NATO Genel Sekreteri Jens Stoltenberg, Litvanya'nın başkenti Vilnius'ta bugün başlayacak NATO Zirvesi öncesinde düzenlenen foruma katıldı.

Stoltenberg, Türkiye, NATO ve İsveç görüşmesine değindi.

"Zirve daha başlamadan tarihi bir hale geldi"
İsveç'in NATO üyeliği başvurusu konusunda dün Cumhurbaşkanı Recep Tayyip Erdoğan, İsveç Başbakanı Ulf Kristersson ve kendisinin katıldığı üçlü görüşme hakkındaki soruyu yanıtlayan Stoltenberg, "Bu zirve daha başlamadan tarihi bir hale geldi. Çünkü şimdi İsveç'in üyeliği meselesi bulunuyor ve İsveç, bu ittifakın tam üyesi olacak.
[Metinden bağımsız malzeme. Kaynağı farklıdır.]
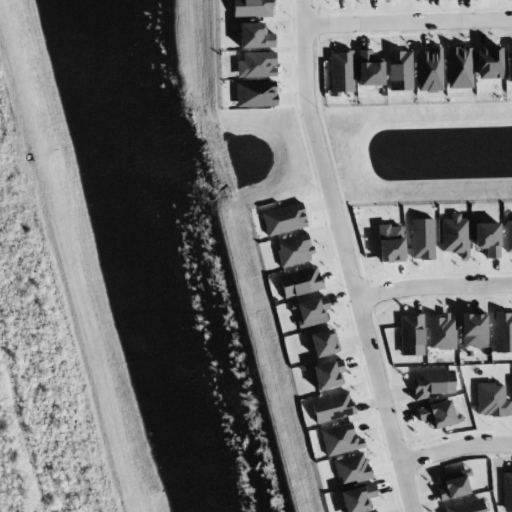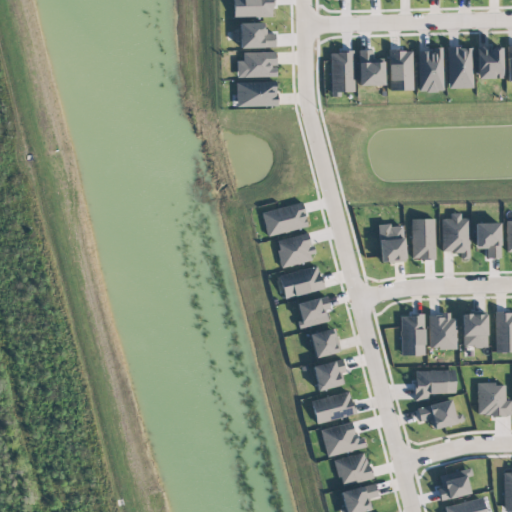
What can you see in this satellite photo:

Bu hem İsveç için hem Türkiye hem tüm NATO ve Baltık bölgesi için iyi." dedi.

Stoltenberg, Türkiye'nin terör konusunda meşru güvenlik endişelerini ortaya koyduğunu ve geçen yılki Madrid Zirvesi'nden beri Türkiye, İsveç ve Finlandiya arasında imzalanan Üçlü Muhtıra ile bunların giderilmesi için çalışmaların sürdüğünü, İsveç'in bazı adımlar attığını ifade etti.

Bu metnin uygulandığını, son olarak İsveç'te bir kişinin terör suçundan mahkum edildiğini hatırlatan Stoltenberg, İsveç'in üyeliğiyle ittifakın daha güvenli olacağını belirtti.


"Türkiye-ABD diyaloğu memnuniyet verici"
Stoltenberg, Türkiye'nin ABD'den F-16 savaş uçağı alma planı hakkındaki soruyu yanıtlarken de şunları söyledi:

"Bu, ABD'nin kararıdır. Türkiye, arada bir bağlantı görmediğini çok açık şekilde ortaya koydu. NATO, müttefikler arasında silah ihracatı kısıtlamalarını kaldırmak için neler yapabileceğimiz konusunda çok açık olmuştur. Türkiye ile ABD arasında F-16'lar konusundaki bir diyaloğu memnuniyetle karşılıyorum. Ancak bu, dün vardığımız uzlaşının bir parçası değil."
 
"Türkiye'nin kendi Meclis süreci bulunuyor"
Stoltenberg, İsveç'in ne zaman NATO üyesi olacağına ilişkin soruya karşılık olarak da Cumhurbaşkanı Erdoğan'ın, İsveç'in katılımı hakkındaki onay belgesini TBMM'ye en kısa sürede göndereceği taahhüdünde bulunduğunu belirterek, şöyle konuştu.

"Türkiye'nin kendi Meclis süreci bulunuyor. Tam bir takvim için detaya giremem. TBMM şu anda açık değil. Ancak en önemlisi şu ki Türkiye, katılım protokolünü sevk edeceği konusunda açık bir karar vermiştir. İnanıyorum ki Türkiye'de onay olacağı konusundaki ana meseleyi de çözmüş bulunuyoruz."